L’America crea da zero il settore delle terre rare

di Redazione ETI/John Haughey
4 Maggio 2025 9:42 Aggiornato: 4 Maggio 2025 9:42

Agli Stati Uniti potrebbero volerci almeno cinque anni per sviluppare una propria filiera produttiva, capace di sostituire il monopolio internazionale in mano a Pechino, nella lavorazione di elementi delle terre rare.

Secondo Melissa Sanderson, membro del consiglio di American Rare Earths e co-presidente del Critical Minerals Institute, sebbene gli Stati Uniti possiedano già oltre 17 elementi delle terre rare e più di 50 minerali fondamentali per la produzione, non hanno la capacità industriale per raffinarli: «Attualmente, negli Stati Uniti non esistono produttori di magneti». Questo spiega perché il 4 aprile la Cina abbia imposto delle restrizioni all’esportazione delle terre rare, in risposta ai dazi di Trump.

Il ministro del Commercio Howard Lutnick ha 180 giorni di tempo per realizzare uno studio sullo sviluppo della filiera interna americana delle terre rare.

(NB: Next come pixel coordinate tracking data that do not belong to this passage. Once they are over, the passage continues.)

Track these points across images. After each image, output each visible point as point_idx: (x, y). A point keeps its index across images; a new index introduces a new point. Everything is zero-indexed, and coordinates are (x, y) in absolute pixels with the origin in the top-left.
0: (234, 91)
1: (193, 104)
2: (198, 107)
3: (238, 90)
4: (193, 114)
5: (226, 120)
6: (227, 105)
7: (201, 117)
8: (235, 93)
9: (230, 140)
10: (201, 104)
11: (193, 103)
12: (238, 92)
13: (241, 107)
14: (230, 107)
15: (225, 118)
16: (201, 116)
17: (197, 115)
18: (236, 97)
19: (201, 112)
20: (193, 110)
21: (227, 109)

Il presidente Trump sta anche considerando un ordine per autorizzare l’estrazione mineraria in alto mare e lo stoccaggio commerciale.

Qualunque azione intraprenda l’amministrazione, con una serie di incentivi e riforme adeguate, l’industria risponderà positivamente, dice l’economista esperto di geopolitica e di Cina Antonio Graceffo: «se la Cina vietasse per sempre la vendita di minerali delle terre rare agli Stati Uniti, sarebbe di fatto una cosa positiva, perché costringerebbe gli Stati Uniti a trovare una soluzione […] Ci sono tante soluzioni che si possono adottare per mettere su una filiera produttiva di terre rare, come le trattative in corso con l’Ucraina. Il problema si può risolvere. In ogni caso, molto meglio se la Cina ci taglia fuori», chiosa l’esperto. Ian Lange, professore di economia alla Colorado School of Mines concorda: esistono anche materiali alternativi ai sette elementi delle terre rare,  dice.

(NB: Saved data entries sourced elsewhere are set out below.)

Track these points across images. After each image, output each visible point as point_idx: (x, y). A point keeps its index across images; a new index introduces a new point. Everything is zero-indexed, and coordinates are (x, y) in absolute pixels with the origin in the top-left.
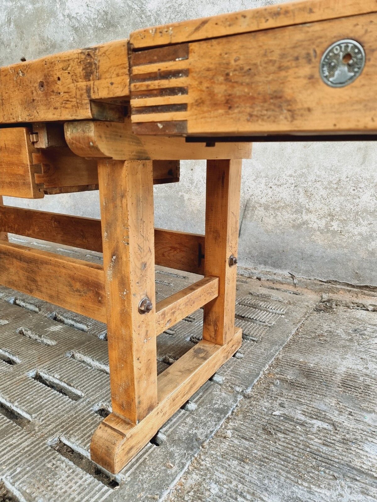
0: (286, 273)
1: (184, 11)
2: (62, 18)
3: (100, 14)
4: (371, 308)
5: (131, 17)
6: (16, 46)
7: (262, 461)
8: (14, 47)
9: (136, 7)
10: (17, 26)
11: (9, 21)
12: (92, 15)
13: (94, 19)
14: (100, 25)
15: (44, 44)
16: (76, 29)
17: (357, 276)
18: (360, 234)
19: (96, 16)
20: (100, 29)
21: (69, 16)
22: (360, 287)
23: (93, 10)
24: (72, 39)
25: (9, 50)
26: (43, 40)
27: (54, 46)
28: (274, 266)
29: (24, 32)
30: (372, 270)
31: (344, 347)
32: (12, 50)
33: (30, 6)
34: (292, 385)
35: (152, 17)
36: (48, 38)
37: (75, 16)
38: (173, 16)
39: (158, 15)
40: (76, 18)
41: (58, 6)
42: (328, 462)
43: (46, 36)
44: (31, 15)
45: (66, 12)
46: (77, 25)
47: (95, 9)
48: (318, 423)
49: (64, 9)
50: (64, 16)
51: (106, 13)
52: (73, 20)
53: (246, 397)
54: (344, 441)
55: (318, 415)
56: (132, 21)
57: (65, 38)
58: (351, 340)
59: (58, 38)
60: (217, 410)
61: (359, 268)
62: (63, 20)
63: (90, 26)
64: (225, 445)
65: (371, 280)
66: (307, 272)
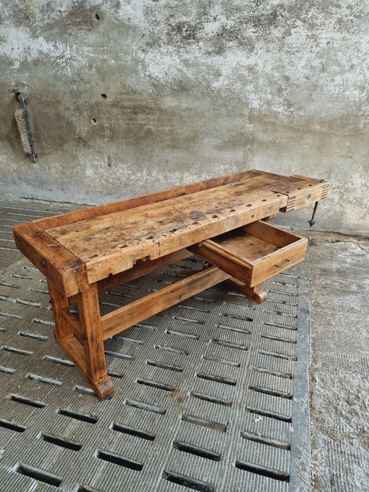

Trump dovrà rivedere alcune restrizioni ambientali, e probabilmente anche i nostri alleati faranno lo stesso», osserva sempre Graceffo, «riportando queste attività in patria, si avranno a disposizione menti brillanti e motivate dal profitto. Il che stimolerà lo sviluppo tecnologico. Perché quando paghi 25 o 30 dollari l’ora gli operai – contro gli 8 centesimi l’ora pagati in Cina – incentivi molto di più a trovare dei modi di lavorare più efficienti».

Gli esperti evidenziano il nuovo modello americano di collaborazione tra pubblico e privato: l’American Rare Earths, ad esempio, ha ottenuto un finanziamento di 456 milioni di dollari dalla Export-Import Bank grazie agli ordini esecutivi di Trump sul potenziamento della filiera interna. Il finanziamento è una questione cruciale nell’industria mineraria, particolarmente in relazione allo sviluppo delle terre rare, per cui servono banche che finanzino le aziende del settore. E gli investimenti necessari, in questo settore, secondo gli analisti sono «enormi».

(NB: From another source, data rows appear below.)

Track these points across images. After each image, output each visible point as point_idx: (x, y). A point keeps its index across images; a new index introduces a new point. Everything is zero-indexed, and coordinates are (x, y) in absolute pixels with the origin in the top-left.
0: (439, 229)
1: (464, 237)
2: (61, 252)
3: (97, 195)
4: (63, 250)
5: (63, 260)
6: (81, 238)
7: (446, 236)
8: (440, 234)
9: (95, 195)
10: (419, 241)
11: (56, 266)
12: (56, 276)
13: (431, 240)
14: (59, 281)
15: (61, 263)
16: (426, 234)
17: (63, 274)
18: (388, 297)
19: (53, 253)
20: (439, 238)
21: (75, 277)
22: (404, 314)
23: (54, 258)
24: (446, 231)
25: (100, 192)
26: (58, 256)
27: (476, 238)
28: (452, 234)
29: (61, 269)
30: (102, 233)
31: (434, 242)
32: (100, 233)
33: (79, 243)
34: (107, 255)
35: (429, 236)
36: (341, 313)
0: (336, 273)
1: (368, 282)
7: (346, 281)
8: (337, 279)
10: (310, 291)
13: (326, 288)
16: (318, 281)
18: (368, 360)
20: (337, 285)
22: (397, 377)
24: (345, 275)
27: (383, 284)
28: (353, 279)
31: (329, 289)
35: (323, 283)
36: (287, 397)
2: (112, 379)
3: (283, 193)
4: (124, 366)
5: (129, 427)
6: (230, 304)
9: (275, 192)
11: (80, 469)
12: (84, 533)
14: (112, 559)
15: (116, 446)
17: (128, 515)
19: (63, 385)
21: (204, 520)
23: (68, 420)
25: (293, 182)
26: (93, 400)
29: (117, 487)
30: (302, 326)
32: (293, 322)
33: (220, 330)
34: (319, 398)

Ma, come osserva Jack Lifton, presidente esecutivo del Critical Minerals Institute «i grandi investitori non sono attratti» dalle terre rare: «Per quanto se ne parli, resta un’industria marginale nel panorama minerario». Non solo: «Estrarre terre rare dalle rocce è quasi un processo che spesso viene tenuto “segreto”. Nessuno rivela esattamente come fa. E anche quando lo faccia, serve comunque un esperto di altissimo livello per capirlo». Il settore delle terre rare, poi, è composto da molte fasi costosissime, e la lavorazione successiva è un processo complesso, e «non tutti i giacimenti offrono una concentrazione sufficiente per attirare i finanziamenti». E prevedere i tempi di sviluppo delle terre rare è arduo: le stime spesso sono basate su un quadro ideale di prezzi e situazione climatica.

Ma gli oltre 400 miliardi di dollari in crediti fiscali decisi dall’amministrazione Trump e agli incentivi previsti dalla legge sono più che sufficienti a mettere in piedi il settore delle terre rare in America. E persino in modo “sostenibile”.